**Text passage:**
"""

Royal Courts of Justice
Strand, London, WC2A 2LL
Before :
THE HONOURABLE MR JUSTICE DAVID STEEL
Between :
THE ARGO FUND LIMITED | Claimant |
- and - | |
ESSAR STEEL LIMITED | Defendant |
Jonathan Nash (instructed by Eversheds LLP) for the Claimant
John McCaughran QC (instructed by Cripps Harries Hall) for the Defendant
Judgment
Mr Justice David Steel :
Essar Steel Ltd (“Essar”) is an Indian company, which manufactures briquetted iron, hot rolled steel coil and other steel products. In March 1997, Essar entered into a US$40m loan agreement with a syndicate of banks. The loan was by way of refinance of debt and was for a term of two years.
The syndicate banks and their relevant shares were as follows:
1. | Bayerische Landesbank Girozentrale, Singapore branch | 10m |
2. | The Sanwa Bank Limited, Singapore branch | 7.5m |
3. | ANZ Grindlays Export Finance Limited | 5m |
4. | Mashreqbank psc | 5m |
5. | The Sakura Bank Limited, Hong Kong branch | 5m |
6. | Indian Bank, Singapore branch | 2m |
7. | KDLC Leasing Singapore Pte.Ltd. | 2m |
8. | The Siam Commercial Bank Public Company Ltd 2m | |
9. | TAIB Bank E.C. | 1.5m |
At the time of the loan, steel coil prices were about $400 per ton. Within 18 months the prices had fallen dramatically to about US$200 per ton. The outcome was that Essar was unable to repay the banks under the agreement and became in default on 20th March 1999.

"""

**Task requirements:**
- a) From the judgment's list of syndicate banks, name every bank whose share is given as 5m.
- b) Write the next part of the judgment on the Essar Steel loan, starting after its final sentence.
The items that follow are unrelated to the judgment.

[Page-level text extractions]
"""

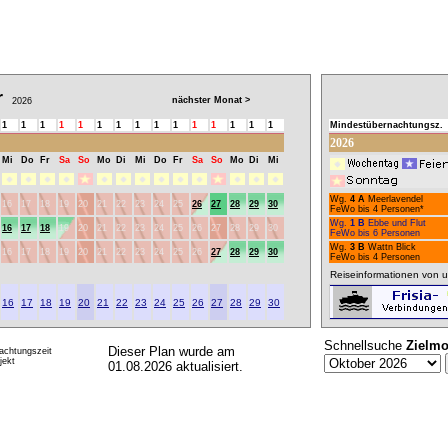
r
nächster Monat >
2026
1
1
1
1
1
1
1
1
1
1
1
1
1
1
1
Mindestübernachtungsz.
2026
Mi
Do
Fr
Sa
So
Mo
Di
Mi
Do
Fr
Sa
So
Mo
Di
Mi
Wg.
4 A
Meerlavendel
16
17
18
19
20
21
22
23
24
25
26
27
28
29
30
FeWo bis 4 Personen*
Wg.
1 B
Ebbe und Flut
16
17
18
19
20
21
22
23
24
25
26
27
28
29
30
FeWo bis 6 Personen
Wg.
3 B
Wattn Blick
16
17
18
19
20
21
22
23
24
25
26
27
28
29
30
FeWo bis 4 Personen
Reiseinformationen von u
16
17
18
19
20
21
22
23
24
25
26
27
28
29
30
Schnellsuche
Zielmo
Dieser Plan wurde am
achtungszeit
ekt
01.08.2026 aktualisiert.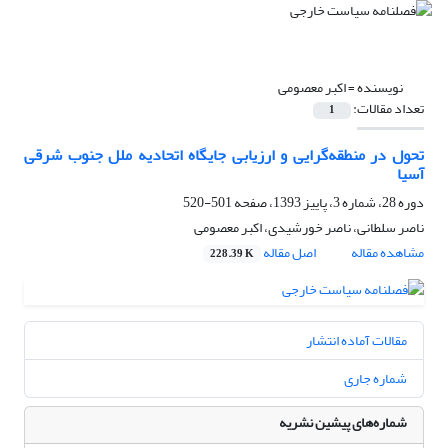
نویسنده =
اکبر معصومی
تعداد مقالات:
1
تحول در منطقه‌گرایی و ارزیابی جایگاه اتحادیه ملل جنوب شرقی
آسیا
دوره 28، شماره 3، پاییز 1393، صفحه
501-520
ناصر سلطانی، ناصر خورشیدی، اکبر معصومی
مشاهده مقاله
اصل مقاله
228.39 K
مقالات آماده انتشار
شماره جاری
شماره‌های پیشین نشریه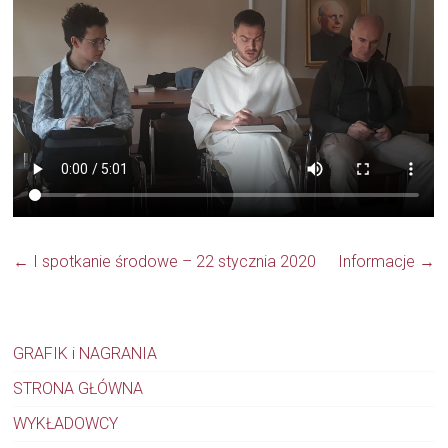
←
I spotkanie środowe – 22 stycznia 2020
Informacje
→
GRAFIK i NAGRANIA
STRONA GŁÓWNA
WYKŁADOWCY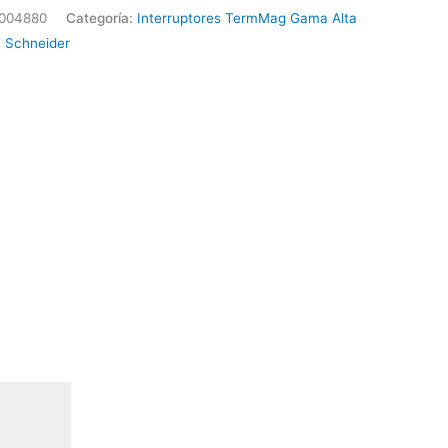
004880
Categoría:
Interruptores TermMag Gama Alta
799
:
Schneider
ider
ad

"""

**Per-task outputs:**
- a) ANZ Grindlays Export Finance Limited, Mashreqbank psc, and The Sakura Bank Limited, Hong Kong branch

- b)
Clause 27 of the Agreement provided a mechanism whereby each participant could transfer its rights, benefits and obligations under the agreement by executing and delivering Transfer Certificates to the nominated agent under the agreement, namely the Singapore branch of Bayerische Landesbank Girozentrale.
Prolonged negotiations took place between Essar and the syndicate banks with a view to achieving a global settlement in the form of a further debt restructuring. These negotiations failed to achieve unanimity amongst the banks.
In due course, between November 2002 and May 2003, some of the banks sought to make use of Clause 27 of the agreement to transfer their interests to the claimant (“Argo”) either directly or (in one case) to a third party who in turn purported to transfer to Argo. The legitimacy of these transfers is the primary issue between the parties.
The participation of Argo acquired by this means amounted to a principal sum of $29.5m made up as follows:-
Transfer Date | Transferor | Tranferee | Amount US$ |
4 November 02 | ANZEF Ltd. (formerly ANZ Grindlays Export Finance Limited) | Garban Securities Limited | 5m |
4 November 02 | Garban Securities Limited | Argo | 5m |
26 February 03 | Argo | Ankus Limited | 5m |
25 April 03 | Siam Commercial Bank | Argo | 2m |
30 April 03 | Bayerische Landesbank | Argo | 10m |
19 May 03 | Mashreqbank psc | Argo | 5m |
3 June 03 | Citigroup Financial Products Inc (This participation was that formerly held by the Sanwa Bank) | Arg | 7.5m |
10 June 03 | Ankus Limited | Argo | 5m |
The claim is advanced in the principal sum, together with interest in the amount of $9,645,718.77, making a total claim of nearly $40m. The claim form was issued on 26th June 2003. It was served on the agent for service identified in clause 32.5 of the agreement (the Law Debenture Trust) shortly thereafter.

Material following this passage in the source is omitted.